Jake died.
WTF????????? That's how you tell me????
Oops typo. Jake cried.
Heard it's your birthday. I can't send pictures, but go ahead and imagine my balls.
yeah well we're currently on the phone and she's telling me about how much she misses me and all this shit and i muted myself and i'm watching porn.
I wish alcohol would automatically work as birth control if you have sex drunk.
Just dominated the men's bathroom at work. Sounded like the intro of a death metal song.
He puked in the funnel and continued to chug it. Who is this dude?
I had to have my mom pick me up from the party and the windows lock was on so when I went to projectile vomit out the window it wouldn't roll down and it splashed back at my face.
I am convinced that after two dates and a few adult sleepovers that he still doesn't know my name.
The silhouette of his dick looked like an eagle. Amurrican.
I am slightly proud of the fact his mom turns on the dryer located behind the spare bedroom EVERY time we visit!
Besides he said his dick was as big as a loaf of bread and that it was broken. So I was like u have half a head of hair and a broken dick that looks like bread. No thanks.
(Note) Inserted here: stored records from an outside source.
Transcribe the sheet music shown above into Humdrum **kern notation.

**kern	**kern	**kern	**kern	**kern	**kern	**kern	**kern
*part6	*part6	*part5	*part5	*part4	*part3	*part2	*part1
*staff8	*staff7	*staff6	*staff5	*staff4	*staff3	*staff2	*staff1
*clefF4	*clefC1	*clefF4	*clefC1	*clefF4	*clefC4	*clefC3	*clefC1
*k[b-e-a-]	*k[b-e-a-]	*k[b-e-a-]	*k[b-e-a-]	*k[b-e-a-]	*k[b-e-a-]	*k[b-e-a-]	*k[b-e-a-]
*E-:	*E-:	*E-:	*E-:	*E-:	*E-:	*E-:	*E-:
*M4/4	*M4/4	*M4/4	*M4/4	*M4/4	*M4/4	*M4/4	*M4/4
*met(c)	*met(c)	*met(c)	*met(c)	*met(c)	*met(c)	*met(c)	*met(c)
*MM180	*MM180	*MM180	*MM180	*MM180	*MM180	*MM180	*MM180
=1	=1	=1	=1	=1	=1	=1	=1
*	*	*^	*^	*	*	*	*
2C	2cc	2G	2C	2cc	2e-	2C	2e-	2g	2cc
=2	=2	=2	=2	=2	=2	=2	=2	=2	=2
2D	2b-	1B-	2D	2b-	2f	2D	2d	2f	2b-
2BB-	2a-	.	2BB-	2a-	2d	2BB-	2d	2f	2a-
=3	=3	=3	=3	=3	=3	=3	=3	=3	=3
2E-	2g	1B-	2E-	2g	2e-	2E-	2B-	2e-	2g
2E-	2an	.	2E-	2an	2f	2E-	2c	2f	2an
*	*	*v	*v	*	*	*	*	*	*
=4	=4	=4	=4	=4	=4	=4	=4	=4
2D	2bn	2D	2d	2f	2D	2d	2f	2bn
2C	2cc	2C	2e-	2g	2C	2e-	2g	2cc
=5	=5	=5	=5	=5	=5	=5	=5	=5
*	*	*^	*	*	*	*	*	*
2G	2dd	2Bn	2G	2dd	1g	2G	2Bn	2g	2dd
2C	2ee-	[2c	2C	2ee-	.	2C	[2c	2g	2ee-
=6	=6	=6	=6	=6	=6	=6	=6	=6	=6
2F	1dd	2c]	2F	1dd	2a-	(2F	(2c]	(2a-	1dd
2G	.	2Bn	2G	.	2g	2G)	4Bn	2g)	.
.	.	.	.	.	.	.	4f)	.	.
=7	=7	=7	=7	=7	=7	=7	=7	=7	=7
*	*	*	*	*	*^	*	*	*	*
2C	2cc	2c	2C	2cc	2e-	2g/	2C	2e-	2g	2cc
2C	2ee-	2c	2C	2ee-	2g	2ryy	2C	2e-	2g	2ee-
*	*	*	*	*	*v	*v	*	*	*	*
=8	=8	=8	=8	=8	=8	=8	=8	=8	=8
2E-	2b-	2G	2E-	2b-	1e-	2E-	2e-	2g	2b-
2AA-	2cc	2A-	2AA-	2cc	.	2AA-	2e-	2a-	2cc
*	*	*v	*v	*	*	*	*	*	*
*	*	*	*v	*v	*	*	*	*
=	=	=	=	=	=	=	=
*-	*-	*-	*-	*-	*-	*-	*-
Im good.
Got drunk with him at an Irish pub ended up losing him for twenty minutes when I finally find him his piss drunk singing Irish folk music with a group of Irish guys and a midget
He meets the coolest people when he's drunk
Why are you naked at 4pm?
Its my birthday, I dont have to wear clothes
I am playing in the snow in my bunny outfit. GET OVER HERE
I’m vetoing meatball margaritas right out the gate. We can’t have people throwing up again!